In the second set of secrets, students relate two secrets using the third person point of view “a friend of mine” or “my brother” or an “acquaintance.” Again, one secret is true, and one is invented. The two sets of secrets may be similar, save the pronoun; to the first set of secrets; but most differ quite radically, beginning with the amount of detail and figurative language the writers naturally use. Again, the writer is to hide the identity of the real secret.

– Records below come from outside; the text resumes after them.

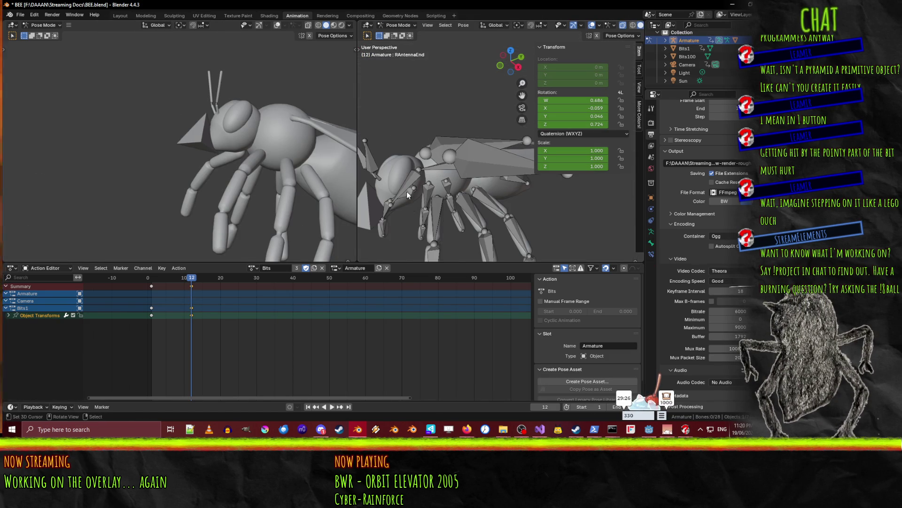
pyautogui.click(417, 206)
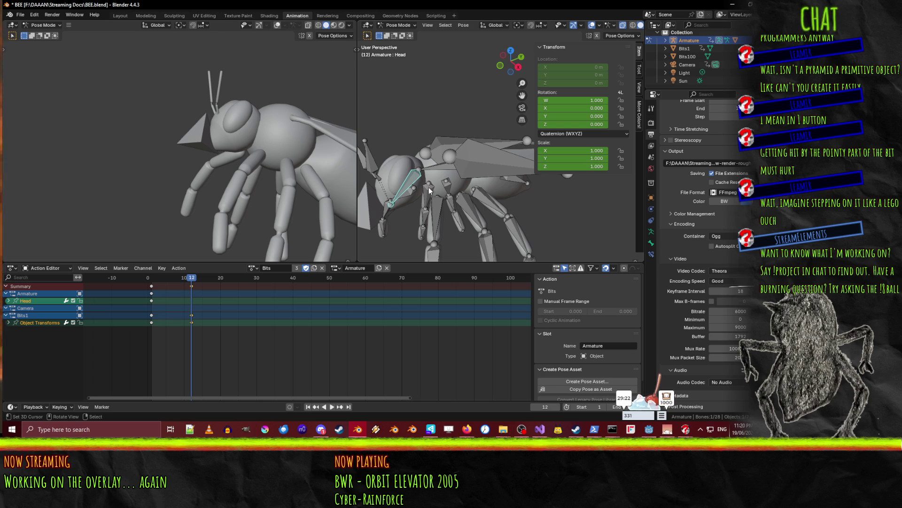
pyautogui.press('r')
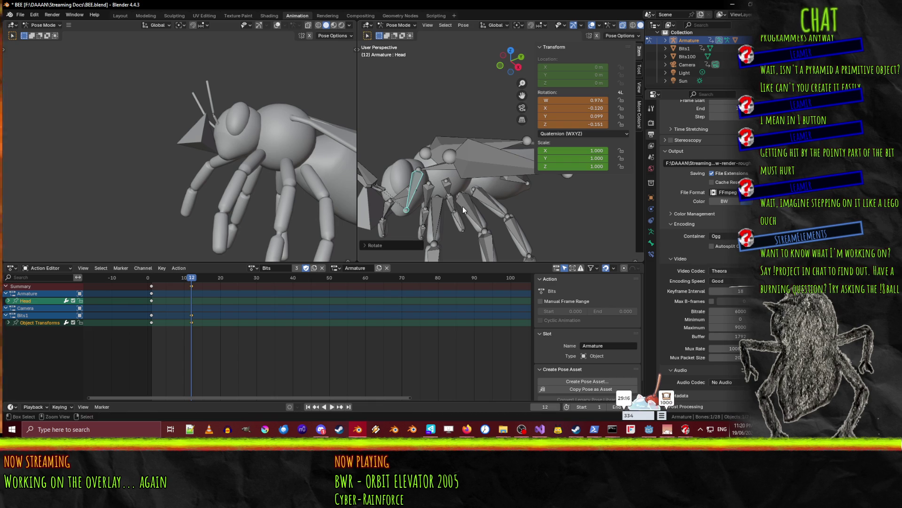
pyautogui.rightClick(462, 206)
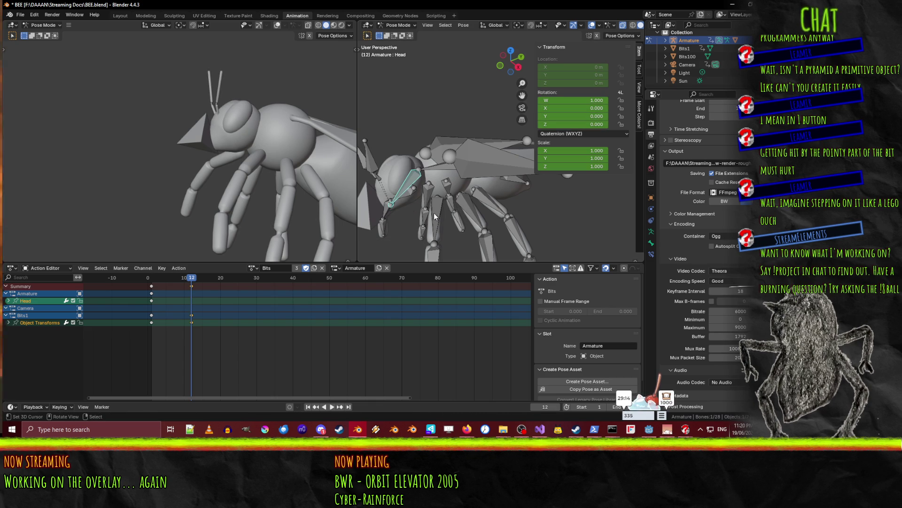
pyautogui.press('i')
# Tilt the head back at frame 14 (W 0.988, X −0.085, Y 0.070, Z −0.107) and keyframe it
pyautogui.click(198, 283)
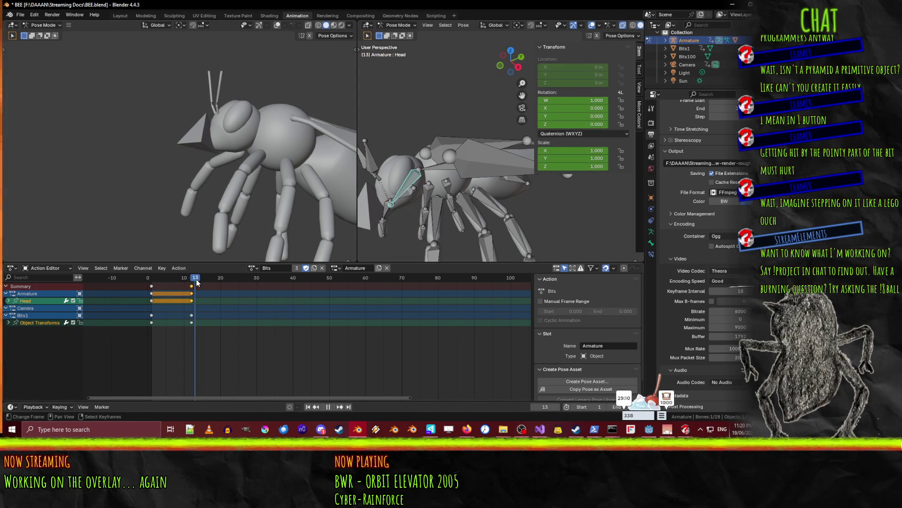
pyautogui.press('r')
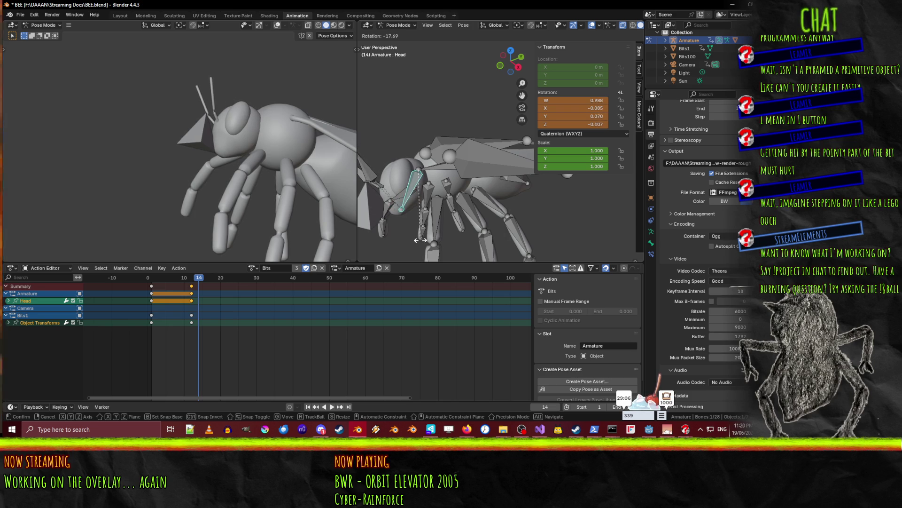
pyautogui.click(420, 239)
pyautogui.press('i')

The students anonymously hand in their secrets and I redistribute them, keeping the sets together. I invite the students to identify which of the secrets they have received is true, and which character they find most compelling, and why.
From here, the students used their received secrets to write two brief lyric essays, many which take an Apologia form (along the lines of William Carlos Williams’ “This Is Just To Say”); or a Confessional format; or a Justification (“Why I Skip My High School Reunions”). Regardless, something about the pressure of the hidden, “real” secret results in coinages of new argumentations and expositions, while the attempt for verisimilitude employs a variety of figurative, poetic, and lyrical devices.